_Passage to read_
:::::

Is thinking negative thoughts all bad? The answer is a surprising, "No." There is a positive power of negative thinking when practiced the right way. It really shows its value as an aid to achieving health and life goals when observed with discernment. With all the attention on positive thinking and law of attraction, the upside of negative thinking often gets overlooked and disregarded. In truth, learning to tap into its wisdom can be enlightening, instructive and even motivating.
A fair amount of pessimism is normal and even healthy. Your subconscious mind has a natural bent for the negative; it is hard-wired to alert you to to danger and to keep you safely in your comfort zones. It is more likely to pay attention when something is wrong, to seek out negatives, and to remember them and give them more weight than positives.
Negative thinking patterns may also be normal, but they are not healthy. They are habitual and are more a strategy for playing small and staying stuck instead of a strategy for stepping up, taking responsibility and risks, and making things happen.
There is a big difference between habitual thinking patterns that put you (and others) down, keep you stuck, and do nothing to make your life better, and using the power of negative thinking to your advantage when facing upcoming situations.

:::::

Please list the words the passage on negative thinking uses to describe what learning to tap into the wisdom of negative thinking can be. The material has nothing to do with the passage on negative thinking.

_Given records_
:::::

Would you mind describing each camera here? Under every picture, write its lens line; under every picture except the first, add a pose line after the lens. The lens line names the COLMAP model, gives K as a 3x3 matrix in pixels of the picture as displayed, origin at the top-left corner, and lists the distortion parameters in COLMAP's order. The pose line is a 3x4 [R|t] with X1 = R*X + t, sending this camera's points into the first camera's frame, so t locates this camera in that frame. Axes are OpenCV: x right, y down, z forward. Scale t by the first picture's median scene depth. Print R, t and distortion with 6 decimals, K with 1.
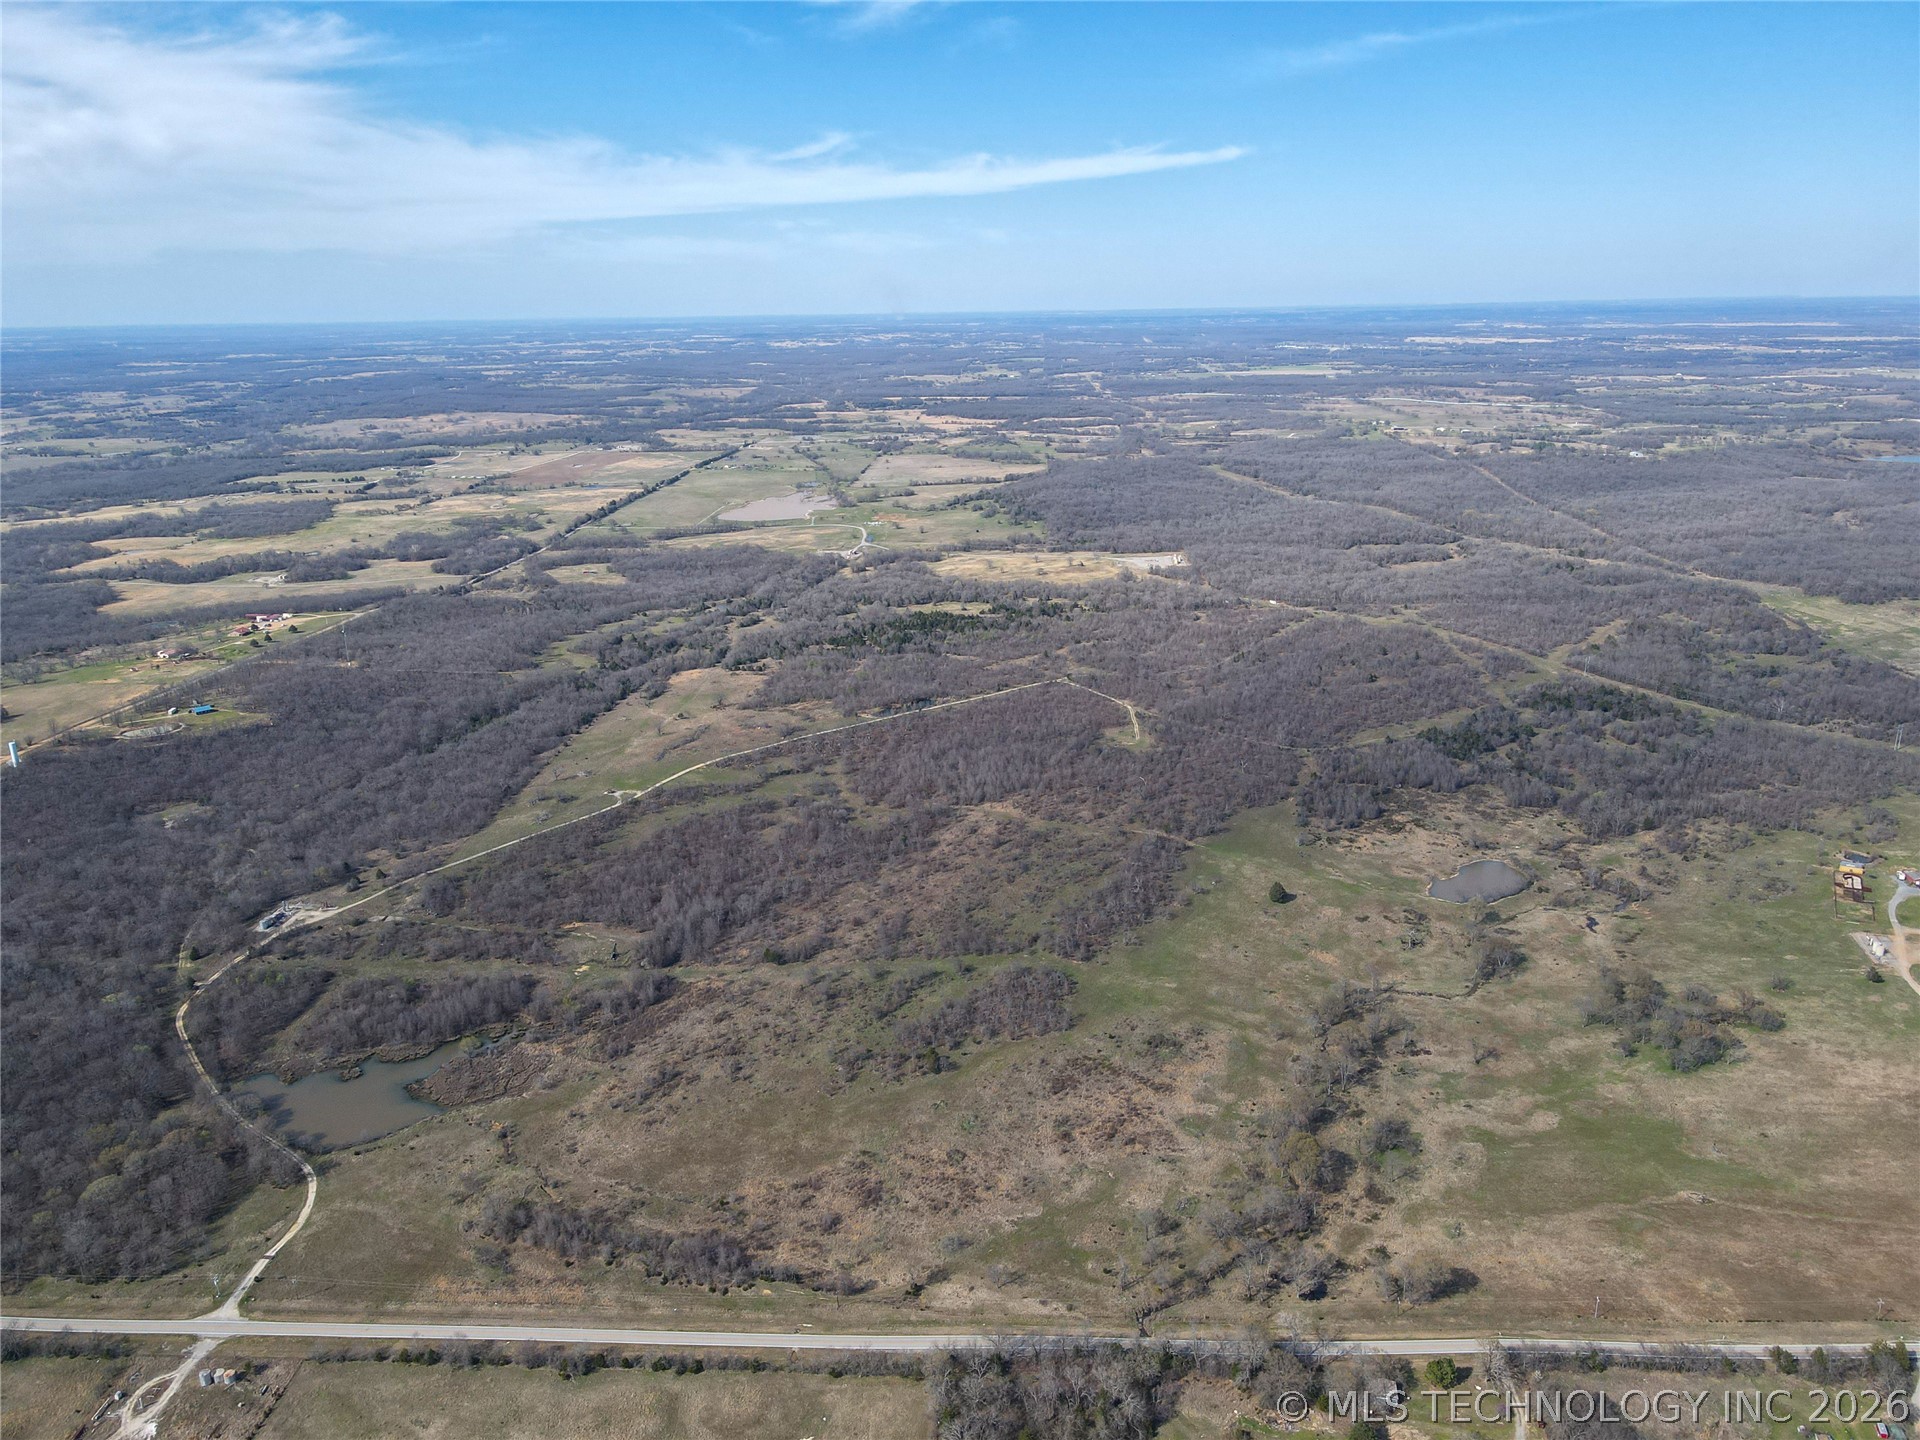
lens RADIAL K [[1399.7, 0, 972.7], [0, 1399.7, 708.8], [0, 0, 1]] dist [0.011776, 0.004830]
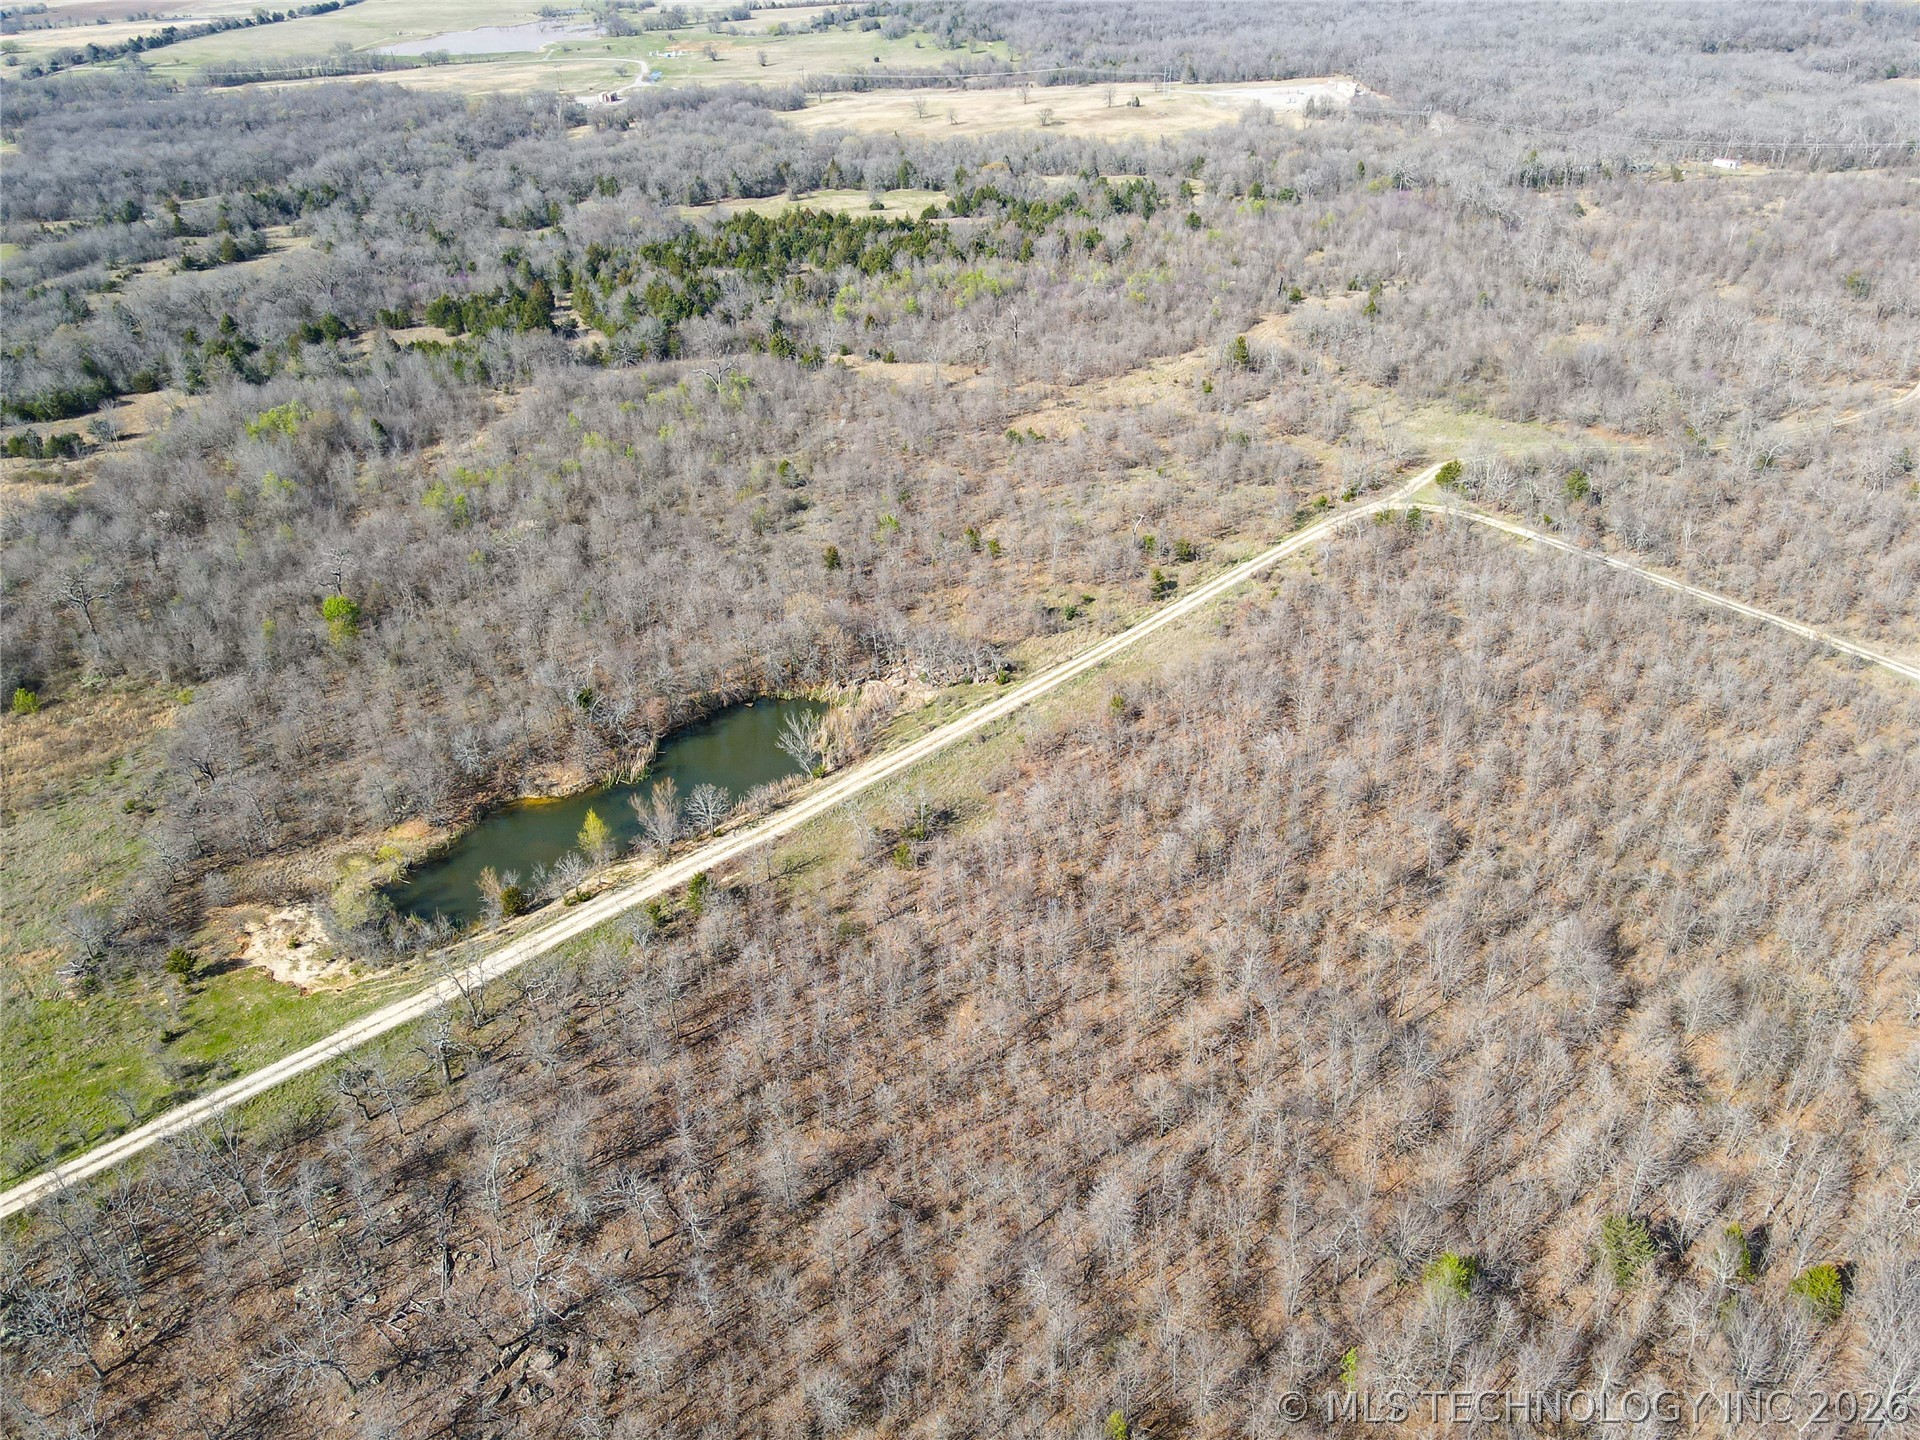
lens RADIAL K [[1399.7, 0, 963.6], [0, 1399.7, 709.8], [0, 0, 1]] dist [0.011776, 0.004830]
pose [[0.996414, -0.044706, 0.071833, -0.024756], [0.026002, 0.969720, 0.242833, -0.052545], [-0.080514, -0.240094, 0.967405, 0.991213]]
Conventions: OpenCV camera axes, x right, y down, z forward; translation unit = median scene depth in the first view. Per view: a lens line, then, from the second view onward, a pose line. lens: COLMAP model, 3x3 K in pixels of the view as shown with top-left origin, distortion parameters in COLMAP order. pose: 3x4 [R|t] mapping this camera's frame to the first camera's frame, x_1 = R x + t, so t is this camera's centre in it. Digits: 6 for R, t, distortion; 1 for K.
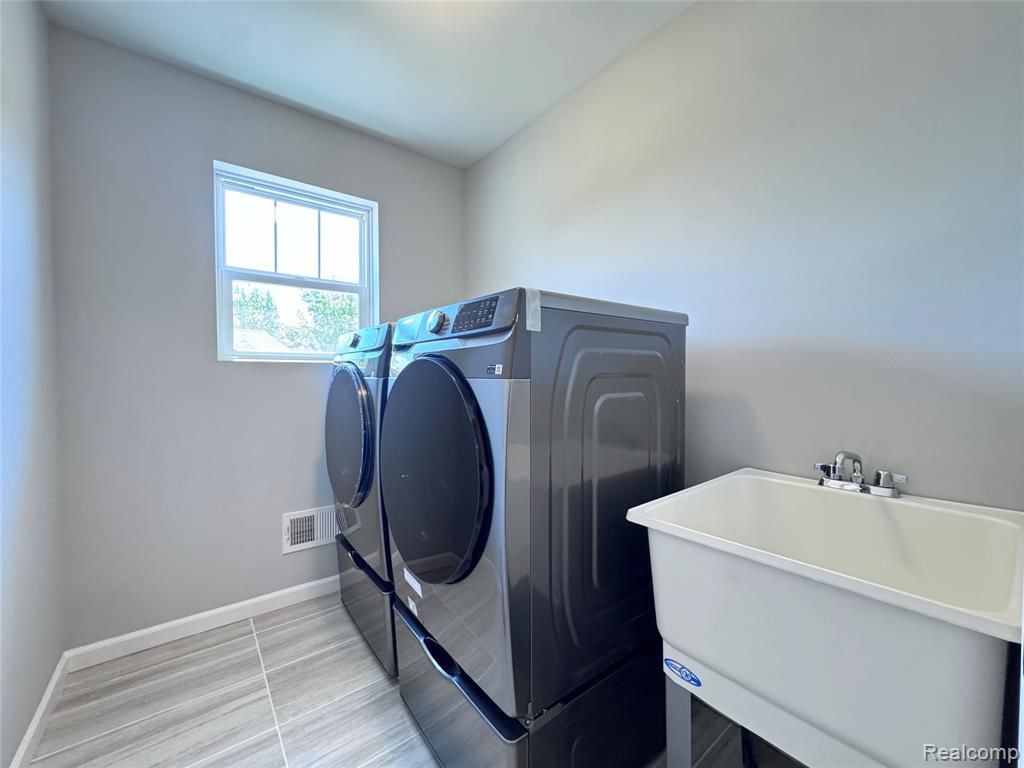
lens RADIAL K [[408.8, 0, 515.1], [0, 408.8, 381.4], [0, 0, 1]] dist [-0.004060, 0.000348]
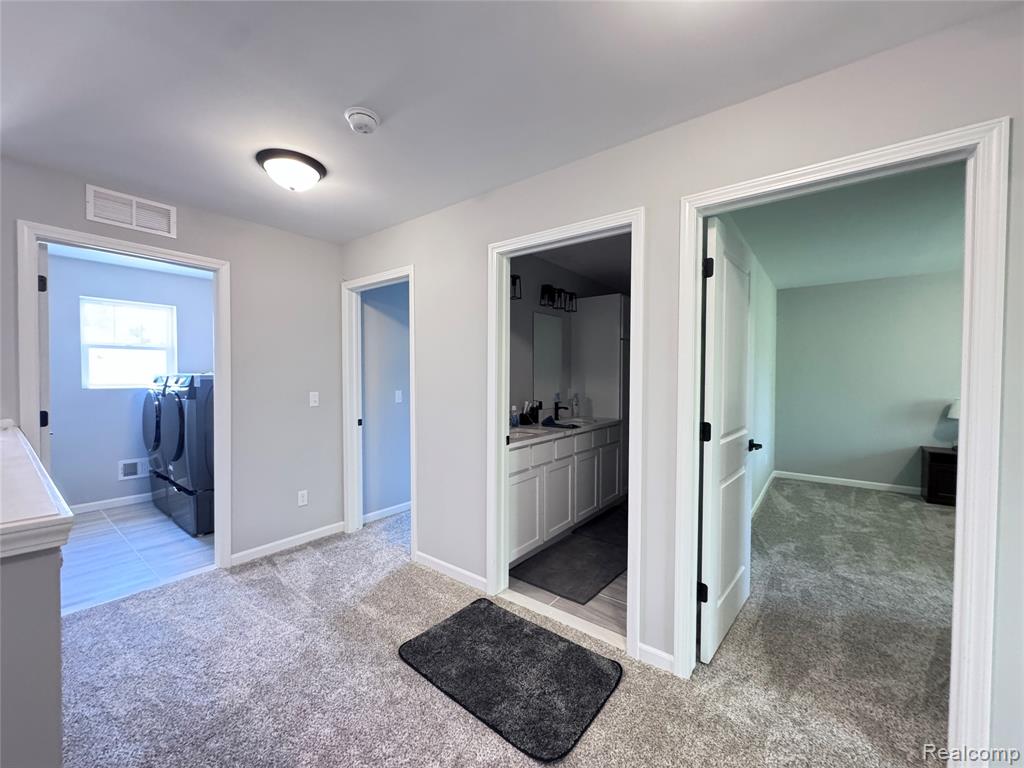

:::::

_Completed exercise_
Enlightening, instructive, motivating